■ **TASK BRIEF**: The lines to retype are the one with "ring pip: (405, 255)" and all that follow it to the end of the entries below; copy them exactly and nothing else.

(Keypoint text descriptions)
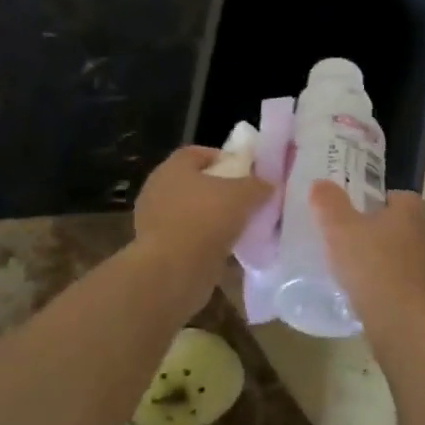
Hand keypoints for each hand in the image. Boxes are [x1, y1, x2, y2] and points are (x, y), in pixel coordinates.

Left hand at [132, 146, 272, 307]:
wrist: (172, 272)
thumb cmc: (204, 220)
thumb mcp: (242, 195)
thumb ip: (257, 185)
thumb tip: (268, 184)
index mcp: (172, 168)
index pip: (198, 153)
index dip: (224, 158)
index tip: (247, 171)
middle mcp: (159, 190)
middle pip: (196, 184)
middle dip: (222, 192)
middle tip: (248, 201)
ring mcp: (156, 222)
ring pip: (193, 214)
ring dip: (214, 220)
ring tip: (242, 228)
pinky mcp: (159, 250)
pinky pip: (189, 239)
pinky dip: (206, 243)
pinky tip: (228, 251)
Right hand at [310, 181, 424, 332]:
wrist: (403, 321)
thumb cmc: (372, 265)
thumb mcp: (340, 229)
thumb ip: (329, 204)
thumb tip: (320, 183)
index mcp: (410, 213)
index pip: (402, 196)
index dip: (381, 200)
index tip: (360, 209)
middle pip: (403, 226)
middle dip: (381, 230)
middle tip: (353, 237)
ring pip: (405, 255)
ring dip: (386, 259)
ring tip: (357, 268)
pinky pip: (405, 283)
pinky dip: (389, 285)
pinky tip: (368, 294)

■ **RESPONSE BELOW**:
ring pip: (405, 255)
ring dip: (386, 259)
ring tip: (357, 268)
pinky pip: (405, 283)
pinky dip: (389, 285)
pinky tip: (368, 294)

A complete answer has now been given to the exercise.